A small sample of Carcharocles angustidens teeth is available from the Ashley Formation (n=9; Figure 5), and most (except for CCNHM 6081) are also within the juvenile size range (Table 1). The Ashley Formation represents somewhat deeper deposition but 1) has yielded a diverse marine vertebrate fauna similar to the Chandler Bridge Formation, 2) is also rich in phosphate indicating high primary productivity, and 3) was deposited within the same protected Charleston Embayment. At present, the limited sample suggests that the Charleston Embayment was a C. angustidens nursery area during deposition of the Ashley Formation. We hypothesize that this embayment was a nursery area for several million years, and predict that a larger sample from the Ashley Formation will bear this out. Most other specimens of C. angustidens collected in situ from other Ashley Formation localities are also from juveniles (e.g., CCNHM 1901). Critically, these are the first records of Carcharocles angustidens to be reported from the Ashley Formation (Figure 5), and indeed among the very first sharks ever reported from the unit. The Ashley Formation is not as richly fossiliferous as the overlying Chandler Bridge Formation, and discoveries from it have been more haphazard and biased towards cetaceans, sirenians, and sea turtles. Future studies of the McKewn subdivision assemblage will greatly expand knowledge of the marine vertebrate record from this unit.
Furthermore, it is noteworthy that nearly identical collections from the same strata were made in duplicate at two different (but nearby—2.4 km separation) localities by different field paleontologists and decades apart from one another. These data demonstrate the power of careful technical fieldwork, and reciprocally enhance the juvenile-weighted body size signal documented herein. We predict that future ‘census’ collections from the Ashley and Chandler Bridge formations will be similarly dominated by juvenile teeth. We further highlight the fact that similar modern embayments along the South Carolina coast are nursery areas for multiple shark species (Castro, 1993) and propose future similar studies of other commonly preserved sharks in the Oligocene of South Carolina, including Physogaleus, Galeocerdo, and Hemipristis, as juvenile teeth of these taxa are abundant in both Oligocene formations and may have also used the embayment as a nursery ground.
━━━━━━━━
WHAT YOU ARE ASKED TO DO —
According to the passage on fossil shark teeth, how far apart were the two localities where nearly identical collections were made from the same strata? The items after this passage are separate material.

DATASET CONTENT —
━━━━━━━━
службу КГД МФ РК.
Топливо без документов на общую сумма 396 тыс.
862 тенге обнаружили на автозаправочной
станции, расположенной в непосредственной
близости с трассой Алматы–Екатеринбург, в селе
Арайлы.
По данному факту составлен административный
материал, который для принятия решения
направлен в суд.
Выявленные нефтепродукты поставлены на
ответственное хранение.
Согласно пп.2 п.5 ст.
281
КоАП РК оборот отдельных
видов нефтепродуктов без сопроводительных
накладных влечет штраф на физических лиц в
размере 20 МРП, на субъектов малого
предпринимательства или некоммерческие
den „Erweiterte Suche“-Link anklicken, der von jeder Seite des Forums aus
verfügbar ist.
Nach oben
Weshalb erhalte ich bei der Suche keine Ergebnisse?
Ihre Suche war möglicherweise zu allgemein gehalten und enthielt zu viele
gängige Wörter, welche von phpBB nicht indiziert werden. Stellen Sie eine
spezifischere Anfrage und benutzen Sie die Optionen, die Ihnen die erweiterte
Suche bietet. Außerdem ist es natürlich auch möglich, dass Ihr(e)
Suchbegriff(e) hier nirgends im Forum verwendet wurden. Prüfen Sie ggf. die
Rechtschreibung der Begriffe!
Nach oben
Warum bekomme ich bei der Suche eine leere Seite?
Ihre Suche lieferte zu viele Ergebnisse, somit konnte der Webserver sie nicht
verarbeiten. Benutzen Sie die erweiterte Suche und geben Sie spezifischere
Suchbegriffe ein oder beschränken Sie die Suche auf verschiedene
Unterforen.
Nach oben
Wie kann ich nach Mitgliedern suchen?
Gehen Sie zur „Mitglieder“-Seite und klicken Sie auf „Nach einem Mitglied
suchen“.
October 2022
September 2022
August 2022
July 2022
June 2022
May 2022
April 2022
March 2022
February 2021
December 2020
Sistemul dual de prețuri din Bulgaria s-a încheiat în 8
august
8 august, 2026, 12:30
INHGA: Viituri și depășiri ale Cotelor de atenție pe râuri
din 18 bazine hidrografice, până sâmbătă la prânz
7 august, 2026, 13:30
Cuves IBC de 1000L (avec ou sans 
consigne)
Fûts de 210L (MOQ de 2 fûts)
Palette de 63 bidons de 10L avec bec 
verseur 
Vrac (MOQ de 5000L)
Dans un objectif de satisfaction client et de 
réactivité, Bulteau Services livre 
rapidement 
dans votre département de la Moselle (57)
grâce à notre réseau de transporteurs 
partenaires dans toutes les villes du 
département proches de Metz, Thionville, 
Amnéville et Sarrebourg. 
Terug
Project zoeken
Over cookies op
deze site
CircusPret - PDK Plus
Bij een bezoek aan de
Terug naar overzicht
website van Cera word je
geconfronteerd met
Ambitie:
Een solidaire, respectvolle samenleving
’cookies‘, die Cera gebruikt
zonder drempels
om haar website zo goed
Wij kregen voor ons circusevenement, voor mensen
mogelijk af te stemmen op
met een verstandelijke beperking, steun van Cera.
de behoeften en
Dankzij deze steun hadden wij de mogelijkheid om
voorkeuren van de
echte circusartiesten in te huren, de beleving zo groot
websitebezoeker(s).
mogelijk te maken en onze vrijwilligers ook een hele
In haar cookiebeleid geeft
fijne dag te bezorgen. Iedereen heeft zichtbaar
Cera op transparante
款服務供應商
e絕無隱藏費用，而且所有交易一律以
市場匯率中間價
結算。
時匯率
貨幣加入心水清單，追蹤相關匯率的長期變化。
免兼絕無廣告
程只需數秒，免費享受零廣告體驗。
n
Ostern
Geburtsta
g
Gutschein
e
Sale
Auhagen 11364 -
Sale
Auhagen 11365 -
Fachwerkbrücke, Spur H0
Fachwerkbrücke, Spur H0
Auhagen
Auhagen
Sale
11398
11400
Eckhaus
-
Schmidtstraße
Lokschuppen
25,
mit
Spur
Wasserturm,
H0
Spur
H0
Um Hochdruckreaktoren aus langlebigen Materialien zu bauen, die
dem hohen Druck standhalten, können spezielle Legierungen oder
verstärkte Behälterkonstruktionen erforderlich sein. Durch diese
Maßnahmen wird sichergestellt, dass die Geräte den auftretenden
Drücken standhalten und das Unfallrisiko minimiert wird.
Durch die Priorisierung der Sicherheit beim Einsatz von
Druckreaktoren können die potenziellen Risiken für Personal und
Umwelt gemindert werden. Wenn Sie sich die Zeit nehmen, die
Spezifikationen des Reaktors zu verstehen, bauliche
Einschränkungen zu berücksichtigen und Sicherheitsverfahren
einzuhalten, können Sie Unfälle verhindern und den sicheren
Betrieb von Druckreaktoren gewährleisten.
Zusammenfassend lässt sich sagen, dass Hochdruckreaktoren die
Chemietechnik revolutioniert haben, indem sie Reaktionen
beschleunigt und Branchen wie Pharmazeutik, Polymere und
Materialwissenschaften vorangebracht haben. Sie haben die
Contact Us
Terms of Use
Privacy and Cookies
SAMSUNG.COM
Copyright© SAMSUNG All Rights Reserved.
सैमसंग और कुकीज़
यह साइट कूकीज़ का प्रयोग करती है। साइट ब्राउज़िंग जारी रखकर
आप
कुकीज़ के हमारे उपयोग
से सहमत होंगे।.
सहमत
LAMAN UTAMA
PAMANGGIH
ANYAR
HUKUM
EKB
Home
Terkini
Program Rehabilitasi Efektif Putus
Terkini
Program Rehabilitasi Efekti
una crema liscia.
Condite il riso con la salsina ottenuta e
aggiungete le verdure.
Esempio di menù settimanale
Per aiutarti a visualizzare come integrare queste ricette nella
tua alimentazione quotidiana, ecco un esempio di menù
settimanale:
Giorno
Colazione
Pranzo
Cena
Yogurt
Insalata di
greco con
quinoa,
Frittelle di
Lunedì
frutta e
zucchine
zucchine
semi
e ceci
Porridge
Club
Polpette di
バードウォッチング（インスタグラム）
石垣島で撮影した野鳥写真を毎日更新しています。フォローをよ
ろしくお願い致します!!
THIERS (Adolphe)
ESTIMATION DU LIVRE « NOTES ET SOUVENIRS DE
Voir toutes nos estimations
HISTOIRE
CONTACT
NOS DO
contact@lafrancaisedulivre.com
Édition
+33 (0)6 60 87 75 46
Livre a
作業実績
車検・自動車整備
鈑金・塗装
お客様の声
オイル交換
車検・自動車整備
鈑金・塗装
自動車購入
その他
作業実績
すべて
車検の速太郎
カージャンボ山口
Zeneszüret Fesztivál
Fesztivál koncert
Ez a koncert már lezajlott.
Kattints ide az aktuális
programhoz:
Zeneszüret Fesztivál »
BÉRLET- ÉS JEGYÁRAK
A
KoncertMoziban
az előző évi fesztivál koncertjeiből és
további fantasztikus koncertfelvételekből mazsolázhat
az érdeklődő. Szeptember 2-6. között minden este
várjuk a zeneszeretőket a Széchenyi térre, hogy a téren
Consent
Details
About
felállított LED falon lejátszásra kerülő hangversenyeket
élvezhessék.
━━━━━━━━
EXERCISE RESPONSE —
2.4 km